## Supplied records
————

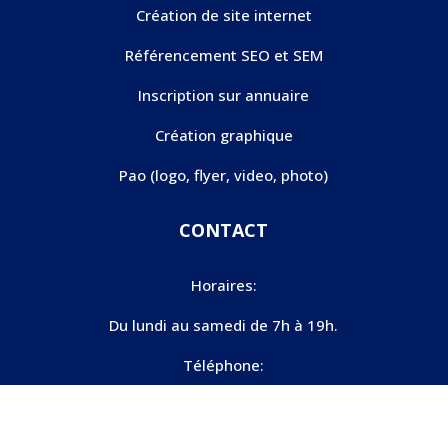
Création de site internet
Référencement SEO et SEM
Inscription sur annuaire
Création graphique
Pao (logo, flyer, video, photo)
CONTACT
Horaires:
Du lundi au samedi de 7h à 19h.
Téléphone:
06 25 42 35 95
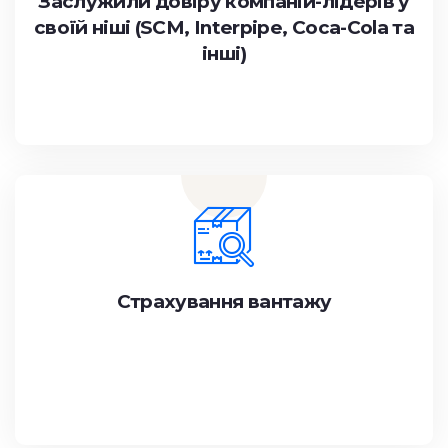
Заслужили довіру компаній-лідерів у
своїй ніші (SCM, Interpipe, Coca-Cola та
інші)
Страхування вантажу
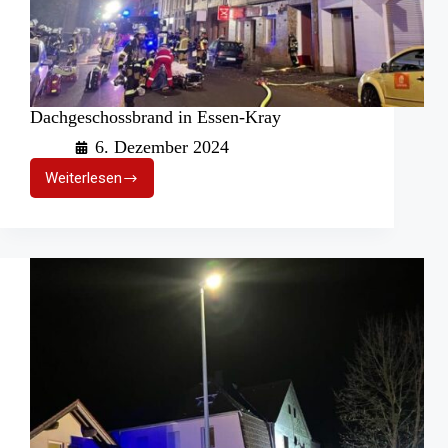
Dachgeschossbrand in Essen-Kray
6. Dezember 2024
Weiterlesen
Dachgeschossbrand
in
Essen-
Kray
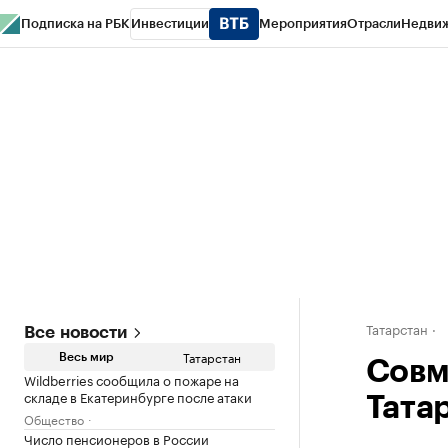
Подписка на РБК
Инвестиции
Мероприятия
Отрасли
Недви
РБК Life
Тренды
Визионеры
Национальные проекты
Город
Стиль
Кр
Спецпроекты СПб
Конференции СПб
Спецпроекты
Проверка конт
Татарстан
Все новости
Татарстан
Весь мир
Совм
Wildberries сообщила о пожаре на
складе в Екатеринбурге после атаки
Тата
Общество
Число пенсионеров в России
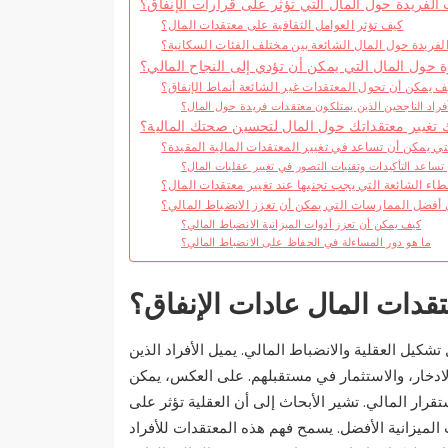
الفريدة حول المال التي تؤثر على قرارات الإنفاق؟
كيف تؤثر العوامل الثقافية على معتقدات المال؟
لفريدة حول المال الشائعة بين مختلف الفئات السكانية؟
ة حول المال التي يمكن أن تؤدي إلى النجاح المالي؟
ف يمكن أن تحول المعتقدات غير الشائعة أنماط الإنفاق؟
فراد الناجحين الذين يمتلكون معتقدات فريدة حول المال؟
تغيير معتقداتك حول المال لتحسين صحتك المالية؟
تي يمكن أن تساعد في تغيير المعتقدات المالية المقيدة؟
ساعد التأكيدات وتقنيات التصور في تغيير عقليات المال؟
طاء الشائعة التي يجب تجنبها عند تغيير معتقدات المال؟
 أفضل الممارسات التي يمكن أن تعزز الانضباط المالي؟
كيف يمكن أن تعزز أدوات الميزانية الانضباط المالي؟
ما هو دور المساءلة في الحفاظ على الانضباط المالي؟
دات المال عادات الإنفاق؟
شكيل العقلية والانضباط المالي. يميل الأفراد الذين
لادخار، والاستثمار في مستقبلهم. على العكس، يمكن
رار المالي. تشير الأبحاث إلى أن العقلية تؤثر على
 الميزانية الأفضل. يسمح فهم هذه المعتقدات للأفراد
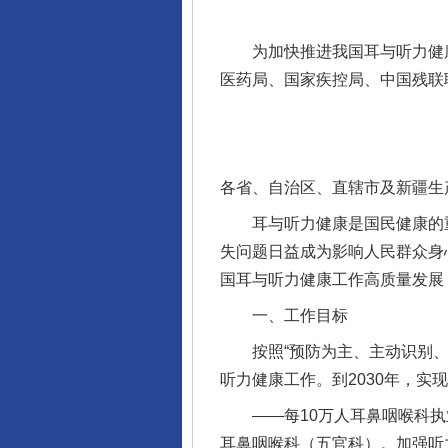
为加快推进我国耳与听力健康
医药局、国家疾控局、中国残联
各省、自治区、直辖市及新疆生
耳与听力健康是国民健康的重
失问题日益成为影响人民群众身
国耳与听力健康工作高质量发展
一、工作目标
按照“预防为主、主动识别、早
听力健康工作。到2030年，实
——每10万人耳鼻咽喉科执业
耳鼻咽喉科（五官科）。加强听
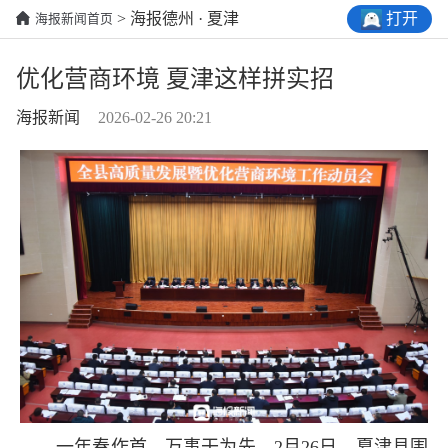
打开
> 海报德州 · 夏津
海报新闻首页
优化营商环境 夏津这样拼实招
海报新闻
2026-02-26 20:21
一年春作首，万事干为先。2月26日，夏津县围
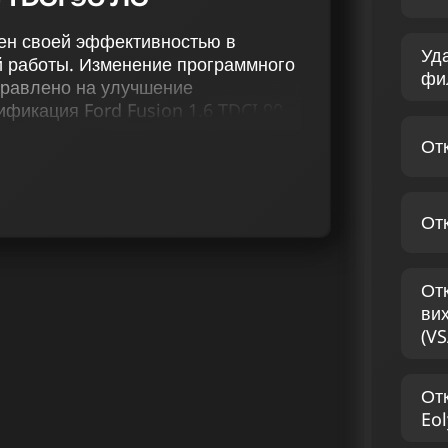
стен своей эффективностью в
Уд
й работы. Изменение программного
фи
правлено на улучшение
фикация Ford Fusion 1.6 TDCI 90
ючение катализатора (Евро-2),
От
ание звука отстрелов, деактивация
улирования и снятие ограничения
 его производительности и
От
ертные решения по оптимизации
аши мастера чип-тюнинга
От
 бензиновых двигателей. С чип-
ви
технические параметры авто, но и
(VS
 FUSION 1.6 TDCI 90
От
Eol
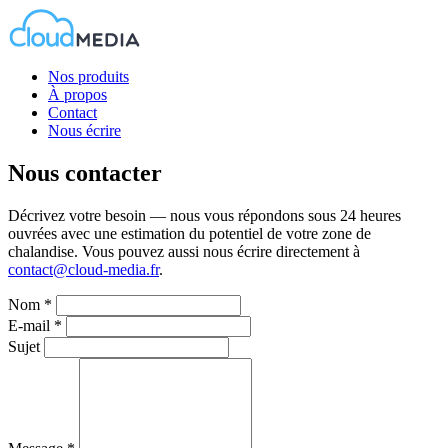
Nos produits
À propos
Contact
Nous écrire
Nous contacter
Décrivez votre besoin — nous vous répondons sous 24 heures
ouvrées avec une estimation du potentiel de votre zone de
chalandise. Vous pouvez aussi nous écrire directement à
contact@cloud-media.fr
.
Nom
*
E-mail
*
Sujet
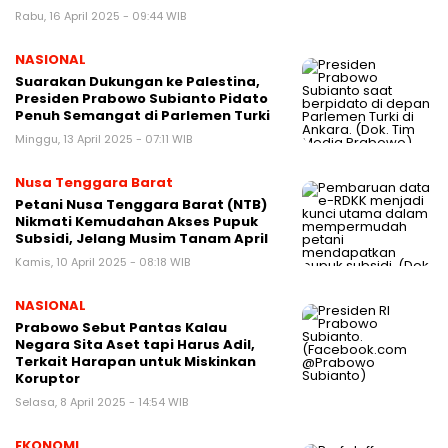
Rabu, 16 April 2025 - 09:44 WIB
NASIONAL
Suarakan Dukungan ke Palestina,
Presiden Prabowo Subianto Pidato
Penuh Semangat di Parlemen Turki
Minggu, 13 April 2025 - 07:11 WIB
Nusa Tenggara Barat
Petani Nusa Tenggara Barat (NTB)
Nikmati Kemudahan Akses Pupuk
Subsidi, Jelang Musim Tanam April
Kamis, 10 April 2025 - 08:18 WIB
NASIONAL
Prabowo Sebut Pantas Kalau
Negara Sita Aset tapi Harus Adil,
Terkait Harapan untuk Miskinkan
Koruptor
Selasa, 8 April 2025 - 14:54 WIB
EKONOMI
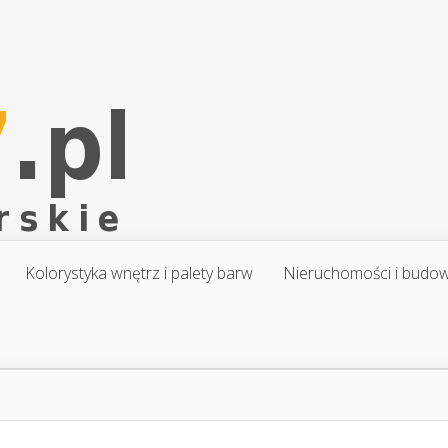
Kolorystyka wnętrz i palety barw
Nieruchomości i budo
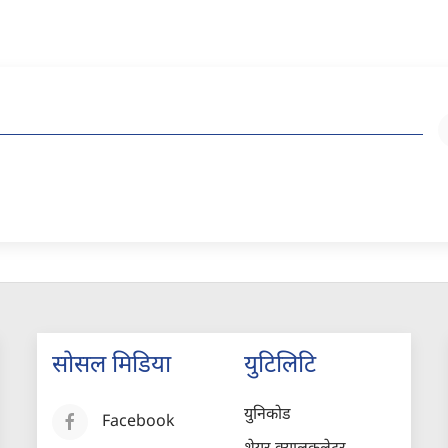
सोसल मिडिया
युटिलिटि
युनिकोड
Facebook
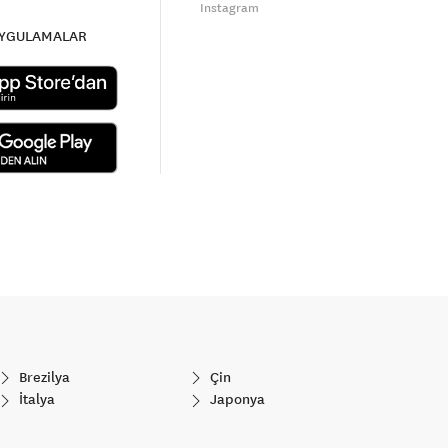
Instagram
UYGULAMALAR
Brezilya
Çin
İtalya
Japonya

————

## Job
Render the lines of text from all the items above as a single numbered list, skipping any blank lines. Leave the pictures out of your answer.

## Exercise result
1. Création de site internet
2. Référencement SEO et SEM
3. Inscription sur annuaire
4. Création graphique
5. Pao (logo, flyer, video, photo)
6. CONTACT
7. Horaires:
8. Du lundi au samedi de 7h à 19h.
9. Téléphone:
10. 06 25 42 35 95
11. Заслужили довіру компаній-лідерів у
12. своїй ніші (SCM, Interpipe, Coca-Cola та
13. інші)
14. Страхування вантажу
15. Dachgeschossbrand in Essen-Kray
16. 6. Dezember 2024
17. Weiterlesen
18. Dachgeschossbrand
19. in
20. Essen-
21. Kray
22. Подписка на РБК
23. Инвестиции
24. Мероприятия
25. Отрасли
26. Недви
27. РБК Life
28. Тренды
29. Визионеры
30. Национальные проекты
31. Город
32. Стиль
33. Кр
34. Спецпроекты СПб
35. Конференции СПб
36. Спецпроекты
37. Проверка конт
38. Татарстан
39. Все новости
40. Татарстан
41. Весь мир
42. Совм
43. Wildberries сообщила о пожаре на
44. складе в Екатеринбурге после атаки
45. Тата
46. Общество
47. Число пенсионеров в России
48. الفريدة حول المال التي تؤثر على قرارات الإنفاق؟
49. كيف تؤثر العوامل الثقافية على معتقدات المال؟
50. لفريدة حول المال الشائعة بين مختلف الفئات السكانية؟
51. ة حول المال التي يمكن أن تؤدي إلى النجاح المالي؟
52. ف يمكن أن تحول المعتقدات غير الشائعة أنماط الإنفاق؟
53. فراد الناجحين الذين يمتلكون معتقدات فريدة حول المال؟
54. تغيير معتقداتك حول المال لتحسين صحتك المالية؟
55. تي يمكن أن تساعد في تغيير المعتقدات المالية المقيدة؟
56. ساعد التأكيدات وتقنيات التصور في تغيير عقليات المال؟
57. طاء الشائعة التي يجب تجنبها عند تغيير معتقدات المال؟
58.  أفضل الممارسات التي يمكن أن تعزز الانضباط المالي؟
59. كيف يمكن أن تعزز أدوات الميزانية الانضباط المالي؟
60. ما هو دور المساءلة في الحفاظ على الانضباط المالي؟
61. دات المال عادات الإنفاق؟
62. شكيل العقلية والانضباط المالي. يميل الأفراد الذين
63. لادخار، والاستثمار في مستقبلهم. على العكس، يمكن
64. رار المالي. تشير الأبحاث إلى أن العقلية تؤثر على
65.  الميزانية الأفضل. يسمح فهم هذه المعتقدات للأفراد
66. 为加快推进我国耳与听力健康
67. 医药局、国家疾控局、中国残联
68. 各省、自治区、直辖市及新疆生
69. 耳与听力健康是国民健康的重
70. 失问题日益成为影响人民群众身
71. 国耳与听力健康工作高质量发展
72. 一、工作目标
73. 按照“预防为主、主动识别、早
74. 听力健康工作。到2030年，实
75. ——每10万人耳鼻咽喉科执业
76. 耳鼻咽喉科（五官科）。加强听
77. 打开
78. > 海报德州 · 夏津
79. 海报新闻首页
80. 优化营商环境 夏津这样拼实招
81. 海报新闻
82. 2026-02-26 20:21
83. 一年春作首，万事干为先。2月26日，夏津县围
84. стен своей эффективностью в
85. Уд
86. й работы. Изменение программного
87. фи
88. правлено на улучшение
89. фикация Ford Fusion 1.6 TDCI 90
90. ючение катализатора (Евро-2),
91. От
92. ание звука отстрелов, деактивация
93. улирования и снятие ограничения
94.  его производительности и
95. От
96. ертные решения по оптимизации
97. аши мастера чип-тюнинга
98. От
99.  бензиновых двигателей. С чип-
100. ви
101. технические параметры авто, но и
102. (VS
103.  FUSION 1.6 TDCI 90
104. От
105. Eol
106. Nos produits
107. À propos
108. Contact
109. Nous écrire
110. Nous contacter
111. Décrivez votre besoin — nous vous répondons sous 24 heures
112. ouvrées avec une estimation du potentiel de votre zone de
113. chalandise. Vous pouvez aussi nous écrire directement à
114. contact@cloud-media.fr
115. .
116. Nom
117. *
118. E-mail
119. *
120. Sujet
121. Rabu, 16 April 2025 - 09:44 WIB
122. NASIONAL
123. Suarakan Dukungan ke Palestina,
124. Presiden Prabowo Subianto Pidato
125. Penuh Semangat di Parlemen Turki
126. Minggu, 13 April 2025 - 07:11 WIB
127. Nusa Tenggara Barat
128. Petani Nusa Tenggara Barat (NTB)
129. Nikmati Kemudahan Akses Pupuk
130. Subsidi, Jelang Musim Tanam April
131. Kamis, 10 April 2025 - 08:18 WIB
132. NASIONAL
133. Prabowo Sebut Pantas Kalau
134. Negara Sita Aset tapi Harus Adil,
135. Terkait Harapan untuk Miskinkan
136. Koruptor
137. Selasa, 8 April 2025 - 14:54 WIB
138. EKONOMI
139. Kolorystyka wnętrz i palety barw
140. Nieruchomości i budo
141. सोसल मिडिया
142. युटिलिटि
143. युनिकोड
144. Facebook
145. Instagram
146. UYGULAMALAR
147. Brezilya
148. Çin
149. İtalya
150. Japonya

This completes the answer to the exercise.